## Your tasks
• A. Decide whether each statement about the blog excerpt below agrees with it: (i) the picture of the poet was taken in downtown Aberdeen; (ii) a Canadian vendor was at the International Market; (iii) the award from LindaM is the blog's first award. For each, answer yes or no and quote the deciding words.
• B. According to the blog excerpt below, what did one vendor at the International Market have at the side of his booth?
• C. Extend the blog excerpt below, picking up after its last sentence.

I think I will leave the update there for now, and go back to awaiting the garage door repair people and delivery of a dumpster so all the old carpet, underlay and other renovation trash can finally be removed from the garage. More words to come though, as the global economy struggles along, war remains a looming likelihood, resource constrictions continue to mount, and the climate upheaval continues to increase.

So with that I will wish all peace and comfort once again, in this crazy wonderful world.

Thursday, January 26, 2012

Day Late and A Dollar Short

So here I am, a day late for Robbie Burns Day, and with kind of a crappily lit picture. But at least it is a picture I took, in downtown Aberdeen, of the late Scottish poet hero.

It was kind of hard to take the picture too, being as it was hidden behind (yet towering over) some tents at the International Market that was going on that weekend. These markets are foods and craft type items from various counties. It was fairly impressive actually, especially in terms of food. One vendor had a whole young pig roasting on a spit right there at the side of his booth. There was no Canadian vendor, sadly. Maybe I should go back and set up a bacon and hockey sticks booth.

Anyway, Happy belated Robbie Burns day!

Thursday, January 12, 2012

I'm Blushing Here!

I am honored to have the chance to thank LindaM at hello its me for bestowing this blog with its 2nd award.

I don't feel terribly worthy of this award lately, but I am awful thankful that she thought to pass it my way. It is a lovely impetus to be more active in my writing again.

So, I am to pass this award on to 3 other bloggers and I will choose 3 that I think suit the award title in their content. In no particular order:

1) MoonRaven's Social Alchemy blog touches on a wide variety of topics that pertain to all aspects of health, community, spirituality, social justice and living better in an increasingly difficult world. I immediately thought to pass this award MoonRaven's way, before I even remembered that he awarded my own blog its last award.

## Information supplied
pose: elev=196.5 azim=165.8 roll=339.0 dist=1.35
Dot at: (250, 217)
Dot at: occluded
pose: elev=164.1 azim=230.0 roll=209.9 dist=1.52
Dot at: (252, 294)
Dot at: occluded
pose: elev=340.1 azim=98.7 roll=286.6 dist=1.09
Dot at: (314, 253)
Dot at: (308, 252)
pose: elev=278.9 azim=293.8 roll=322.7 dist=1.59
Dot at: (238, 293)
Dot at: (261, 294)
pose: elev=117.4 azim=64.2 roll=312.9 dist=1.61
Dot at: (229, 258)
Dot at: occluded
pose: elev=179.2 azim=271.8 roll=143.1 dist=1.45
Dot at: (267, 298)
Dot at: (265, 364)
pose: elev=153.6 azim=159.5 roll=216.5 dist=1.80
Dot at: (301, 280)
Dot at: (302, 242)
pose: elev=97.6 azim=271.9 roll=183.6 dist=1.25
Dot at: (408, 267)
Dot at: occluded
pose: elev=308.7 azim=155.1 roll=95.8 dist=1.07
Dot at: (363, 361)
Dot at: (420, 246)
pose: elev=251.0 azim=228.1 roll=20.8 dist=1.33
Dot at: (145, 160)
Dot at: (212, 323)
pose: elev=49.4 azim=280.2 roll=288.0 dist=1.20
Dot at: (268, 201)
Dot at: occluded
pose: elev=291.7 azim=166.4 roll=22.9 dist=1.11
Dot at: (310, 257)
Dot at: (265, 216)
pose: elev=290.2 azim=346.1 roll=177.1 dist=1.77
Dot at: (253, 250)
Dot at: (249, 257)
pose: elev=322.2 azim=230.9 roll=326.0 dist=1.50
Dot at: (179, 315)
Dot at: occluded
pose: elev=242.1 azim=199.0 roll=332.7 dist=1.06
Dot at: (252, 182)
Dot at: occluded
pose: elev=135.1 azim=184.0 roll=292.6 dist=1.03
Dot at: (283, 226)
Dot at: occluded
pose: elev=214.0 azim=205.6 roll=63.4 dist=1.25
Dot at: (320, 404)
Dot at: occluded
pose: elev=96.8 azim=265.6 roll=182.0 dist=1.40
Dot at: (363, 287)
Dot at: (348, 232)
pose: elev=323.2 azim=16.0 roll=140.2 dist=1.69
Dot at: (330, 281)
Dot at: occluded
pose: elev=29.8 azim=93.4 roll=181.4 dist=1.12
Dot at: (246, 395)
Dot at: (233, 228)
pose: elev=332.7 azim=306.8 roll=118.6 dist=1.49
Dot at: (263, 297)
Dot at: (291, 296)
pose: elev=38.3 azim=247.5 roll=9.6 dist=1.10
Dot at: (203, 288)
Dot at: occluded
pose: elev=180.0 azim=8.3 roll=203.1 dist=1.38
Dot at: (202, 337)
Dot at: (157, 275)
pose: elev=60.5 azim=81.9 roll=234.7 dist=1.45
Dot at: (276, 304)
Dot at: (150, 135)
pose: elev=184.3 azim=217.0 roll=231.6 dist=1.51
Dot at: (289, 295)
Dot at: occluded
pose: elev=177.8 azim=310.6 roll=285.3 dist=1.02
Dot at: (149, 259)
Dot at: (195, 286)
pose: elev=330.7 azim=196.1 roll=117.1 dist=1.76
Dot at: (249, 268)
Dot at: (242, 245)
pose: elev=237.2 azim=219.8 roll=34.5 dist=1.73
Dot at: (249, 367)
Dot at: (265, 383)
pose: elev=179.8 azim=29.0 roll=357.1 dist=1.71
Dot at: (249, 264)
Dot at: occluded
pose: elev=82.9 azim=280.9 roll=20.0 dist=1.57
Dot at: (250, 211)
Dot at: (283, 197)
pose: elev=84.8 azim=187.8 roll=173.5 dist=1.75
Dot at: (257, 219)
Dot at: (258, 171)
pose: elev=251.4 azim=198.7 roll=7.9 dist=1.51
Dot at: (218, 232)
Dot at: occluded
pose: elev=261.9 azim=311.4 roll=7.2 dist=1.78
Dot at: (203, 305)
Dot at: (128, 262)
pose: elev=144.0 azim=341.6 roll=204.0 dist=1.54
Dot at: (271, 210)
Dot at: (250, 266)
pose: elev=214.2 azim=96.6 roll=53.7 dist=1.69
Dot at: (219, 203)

## Responses
• A.
(i) Yes: "in downtown Aberdeen, of the late Scottish poet hero."
(ii) No: "There was no Canadian vendor, sadly."
(iii) No: "bestowing this blog with its 2nd award."

• B. A whole young pig roasting on a spit.

• C.
2) The Well Run Dry is a peak oil blog that covers the vast range of topics that peak oil is already affecting and will increase to affect. The author is very involved in his local community, working with others to try to build knowledge and an adaptive group of neighbors who can work together to survive the coming difficulties.

3) Kevin Kossowan is an Edmonton blogger that promotes food awareness and local food producers, in a very big way. His blog is visually impressive and chalk full of inspiring food prep ideas, as well as much support for local healthy food producers. A real local inspiration for the Great White North.

Now, the harder part of this award is that I am supposed to offer 7 pieces of obscure information about myself...a task I am finding difficult. But here goes:

1) I love Theatre but I kind of hate musicals.
2) I'm a Calgary Flames fan living in Oil country.
3) I couldn't identify a Led Zeppelin song until I was in my mid 20s.
4) I fucking hate being a shorter than average male.
5) I am concerned that #4 might be a bigger deal subconsciously than consciously.
6) I still haven't seen Avatar.
7) Patience and persistence are probably my biggest flaws, as in not enough of either.

Thanks again Linda.

Peace and comfort to all.

Thursday, January 05, 2012

An End is Nigh

This might be the best forecast for 2012, and beyond, that I have seen to date. Happy and shiny it is not, but rational and honest it very much seems to be.

At the very least, it certainly sums up the world I see as I look around, far more comprehensively than I could do. I especially enjoy Pollock's admiration for the theories and writings of Buckminster Fuller. It is a fresh outlook in a world of Keynesian or Austrian economics.